Are you sure that it is deprecated? I couldn't find anything that says
this and the current version of the Codec Specs contains this: "When the
Initialisation is updated within a track then that updated
Initialisation data MUST be written into the CodecState Element of the
first Cluster to require it." (Btw: This requirement is not fulfilled
for the way H.264 is commonly muxed into Matroska.) Your draft also
includes nothing that indicates that CodecState is deprecated.

Anyway, given that this element is not part of WebM means that it can't
be used in Matroska either if one (sensibly) wants only one codec
mapping for both.
>> (Btw: There are currently conflicting recommendations regarding the
>> existence of Sequence Header OBU if there is actually only one Sequence
>> Header OBU. On the one hand, they should be omitted, on the other hand
>> every block marked as keyframe should start with a Sequence Header OBU.)
> You mean in my document or the AV1 specs ?
In your document. I have already made a PR for this. Timothy B.
Terriberry has misunderstood what I had in mind: At one place the draft
said that every keyframe should have a sequence header OBU and at
another place it said that there shouldn't be in-band sequence header
OBUs if all of them coincide. This is contradictory in case all of the
sequence header OBUs coincide.

2. How does one signal the difference between a real KEY_FRAME and an
INTRA_ONLY_FRAME (that isn't a valid random access point) when using
blocks (that don't have a keyframe flag)? According to your draft, the
relevant `BlockGroup` won't have any `ReferenceBlocks` so that both
frame types are indistinguishable at the container level when using
`BlockGroup`s (if the muxer knows how to handle AV1 it should of course
not reference an INTRA_ONLY_FRAME in the cues, but it would really be
advantageous to be able to infer this without resorting to cues which
are optional anyway and unavailable for e.g. live-streaming).

3. There is something wrong with the invisible flag:
a) According to 7.5. every temporal unit contains at least one frame for
which [show_frame] || [show_existing_frame] equals 1, i.e. for each
Matroska block there is an output frame (even if said output frame is
only from a frame buffer and not from data directly contained in the
Matroska block). This implies that actually no block should have the
invisible flag bit set.

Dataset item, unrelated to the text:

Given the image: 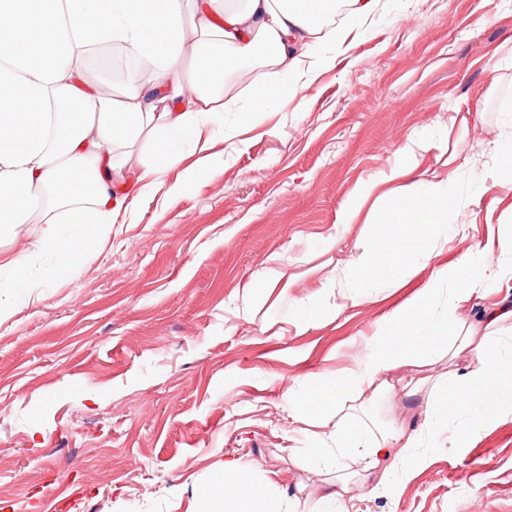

And if it is set, it actually means that the
frame that should normally be output due to said frame should not be
displayed (regardless of whether the frame that would normally be output
is one of the already existing ([show_existing_frame] == 1) frames or
not). Otherwise we'd be breaking the semantics of the invisible flag
(and therefore make it impossible to hide individual frames of an
already encoded AV1 track).
b) If one nevertheless wants to map the invisible flag to properties of
the track, it IMO shouldn't be done the way it is currently proposed:
i) It is possible that [show_frame] equals 1 (meaning the frame should
be immediately be output) and [showable_frame] is 1 (namely if
[frame_type] is not KEY_FRAME). In your draft the invisible bit should
be set to 1 for such a `Block` meaning that the frame should not be
displayed although it should be immediately output. This is obviously wrong.
ii) Apart from that there is the problem that a temporal unit can
contain more than one frame.
iii) A frame might also be displayed later if [showable_frame] equals 1.
So the closest to a invisible frame seems to be a frame with
[show_frame] and [showable_frame] equal to zero. So a temporal unit that
contains only frames with [show_frame] and [showable_frame] equal to 0
seems to be a sensible choice to merit the invisible flag. (Such a
temporal unit must contain a frame with [show_existing_frame] equal to 1.)

4. There is currently no hard requirement that only real random access
points get flagged as keyframes in Matroska/WebM. The current wording is
only a "SHOULD". Is this really intended?

5. Given that changing extradata are not that uncommon in H.264 I don't
deem it a good idea to restrict Matroska to one coded video sequence.
This might end up excluding a lot of content from being muxed into
Matroska (and it makes it much harder to append different tracks).

Andreas Rheinhardt